Durante a reunião de apresentação dos trabalhos, o vereador Ibrahim Zaher, que é membro da Comissão temporária Avança Rondonópolis da Câmara Municipal, que trata modernização da legislação urbana e revisão do PDM, destacou a necessidade de construir um projeto moderno e condizente com a atual realidade e o crescimento da cidade. O debate reforçou que a desatualização das leis complementares de uso do solo e infraestrutura vinha trazendo desafios para a gestão pública e o ambiente de negócios local. “É de suma importância essa discussão. Nós sabemos que não é algo rápido, e é essencial que a Câmara participe desse processo para lá no final garantir a tramitação com debates que auxiliem na construção de um Plano Diretor moderno. Penso que o mais importante de tudo é ouvir a sociedade como um todo, para que a gente faça um plano que atenda mesmo a necessidade da cidade de Rondonópolis.”, explicou.
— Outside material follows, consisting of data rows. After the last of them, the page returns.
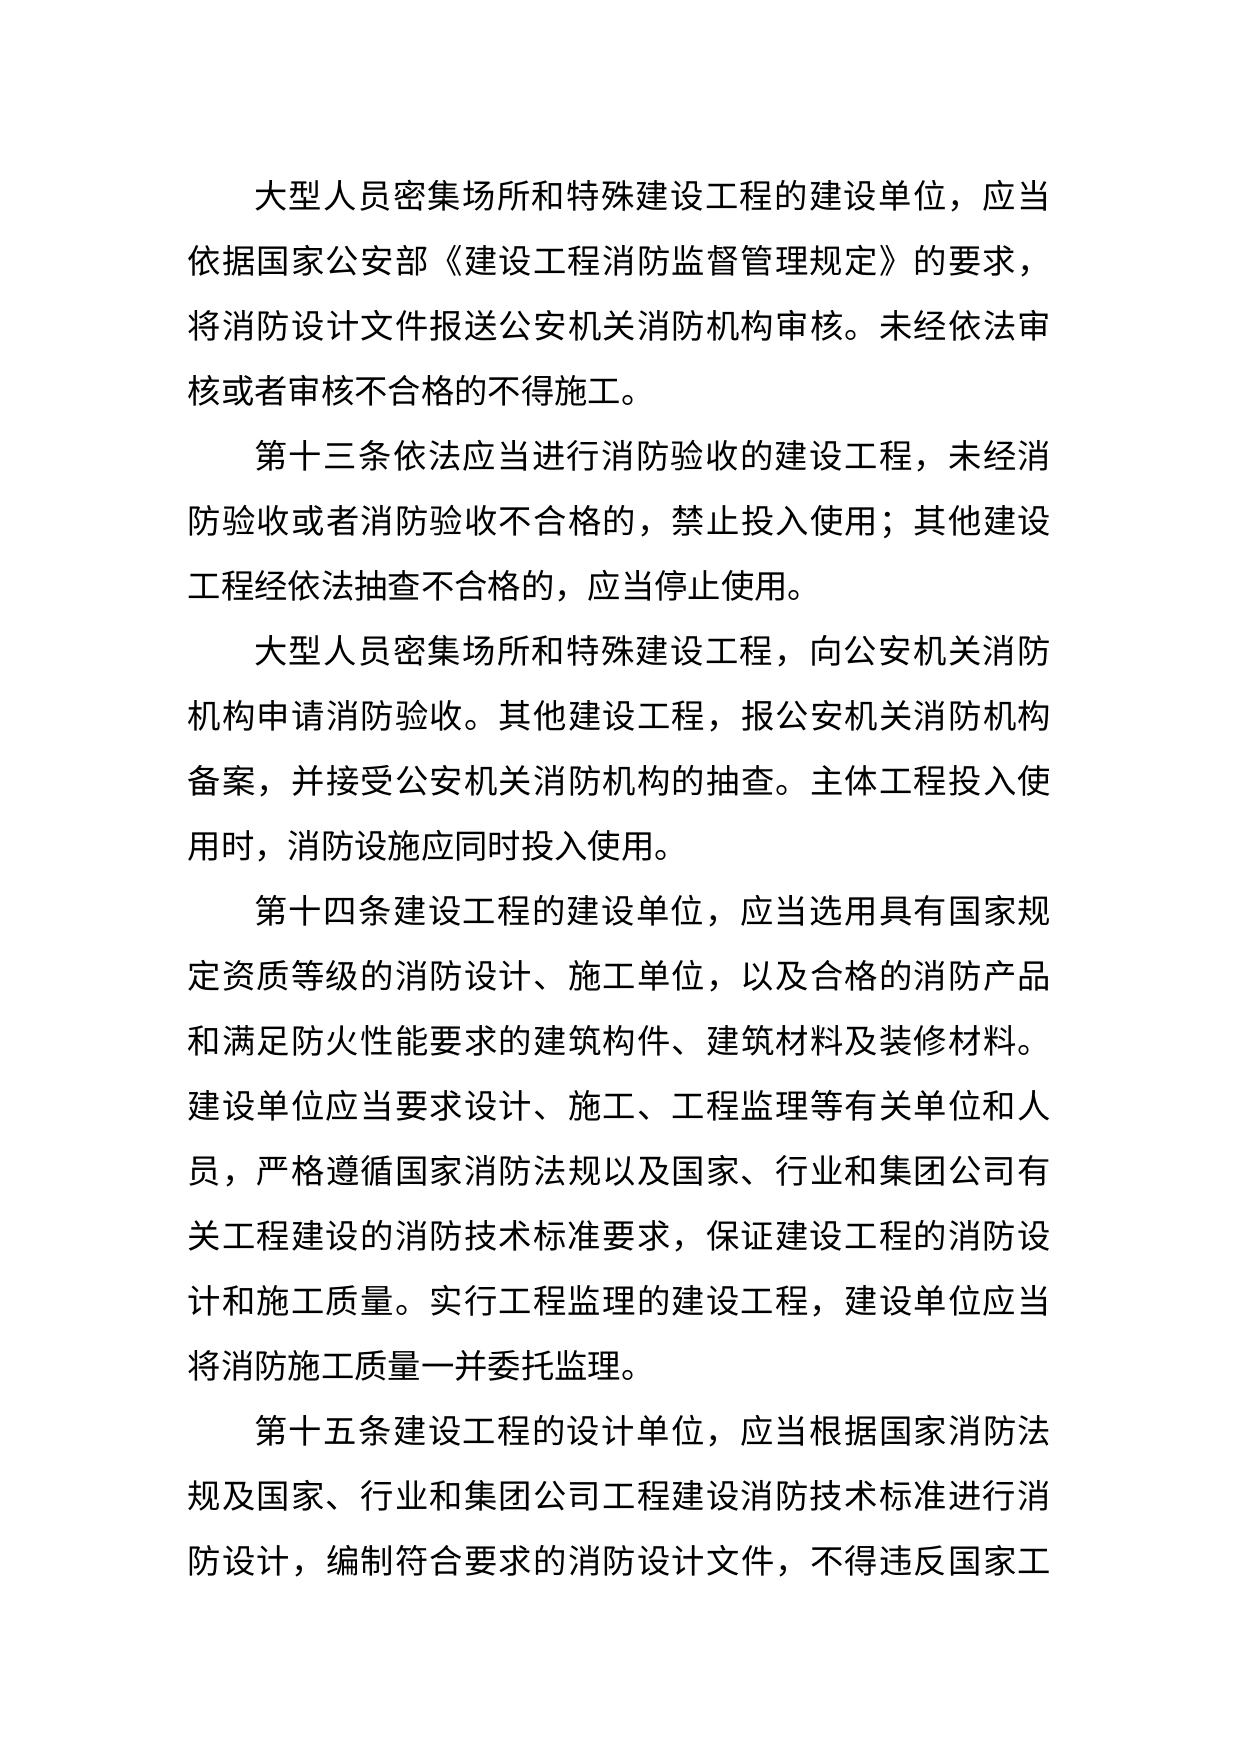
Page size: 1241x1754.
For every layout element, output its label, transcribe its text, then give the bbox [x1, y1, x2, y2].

text 第十三条依法应当进行消防验收的建设工程，未经消防验收或者消防验收不合格的，禁止投入使用；其他建设工程经依法抽查不合格的，应当停止使用。 [187, 422, 1053, 617]
text 第十四条建设工程的建设单位，应当选用具有国家规定资质等级的消防设计、施工单位，以及合格的消防产品和满足防火性能要求的建筑构件、建筑材料及装修材料。建设单位应当要求设计、施工、工程监理等有关单位和人员，严格遵循国家消防法规以及国家、行业和集团公司有关工程建设的消防技术标准要求，保证建设工程的消防设计和施工质量。实行工程监理的建设工程，建设单位应当将消防施工质量一并委托监理。 [187, 877, 1053, 1397]
text 大型人员密集场所和特殊建设工程，向公安机关消防机构申请消防验收。其他建设工程，报公安机关消防机构备案，并接受公安机关消防机构的抽查。主体工程投入使用时，消防设施应同时投入使用。 [187, 617, 1053, 877]
text 大型人员密集场所和特殊建设工程的建设单位，应当依据国家公安部《建设工程消防监督管理规定》的要求，将消防设计文件报送公安机关消防机构审核。未经依法审核或者审核不合格的不得施工。 [187, 162, 1053, 422]
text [187, 1397, 1053, 1592]
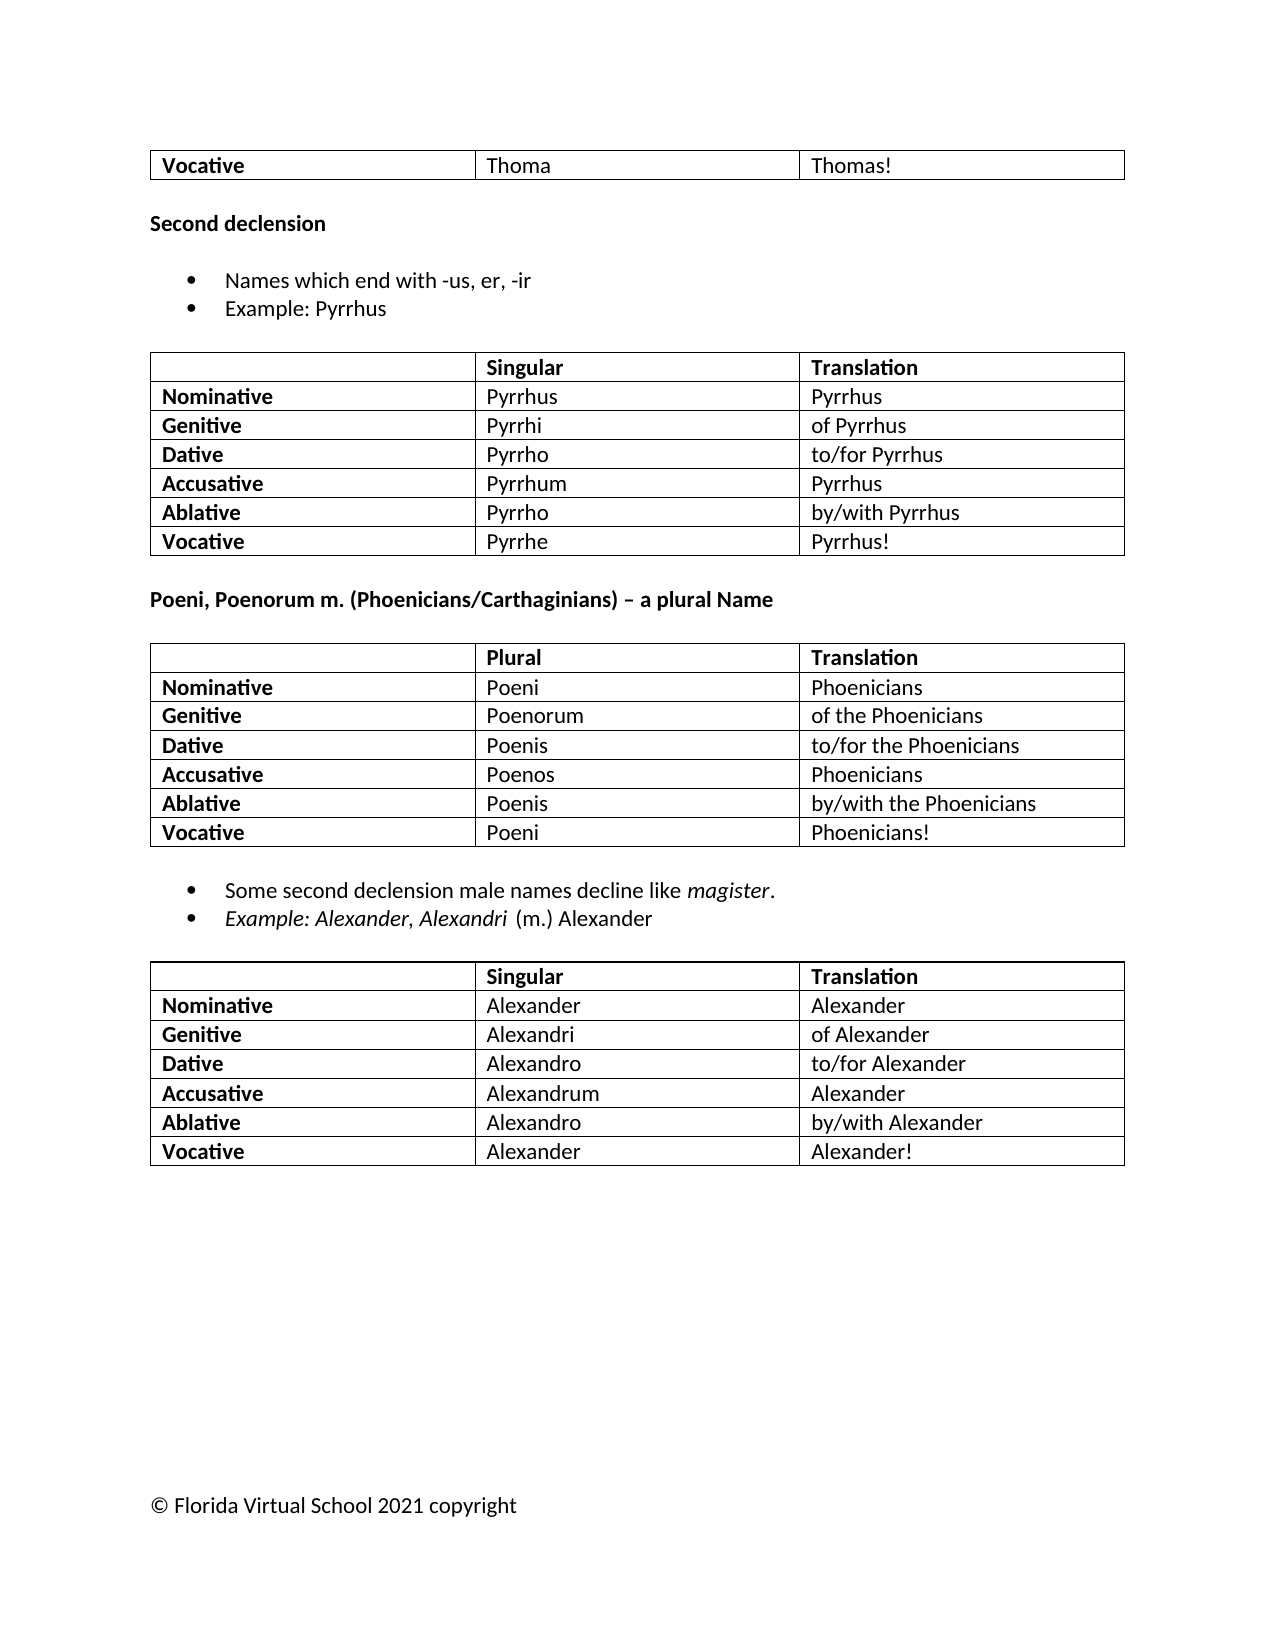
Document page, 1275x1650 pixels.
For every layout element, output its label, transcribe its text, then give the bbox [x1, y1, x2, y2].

A revisão do Plano Diretor de Rondonópolis voltou a ser centro de debates entre representantes do Executivo, Legislativo e sociedade civil. A medida busca atualizar uma legislação baseada nas diretrizes de 2006 que, ao longo dos anos, sofreu diversas modificações pontuais, gerando entraves para o desenvolvimento ordenado do município e impactando diretamente setores estratégicos para o desenvolvimento do município.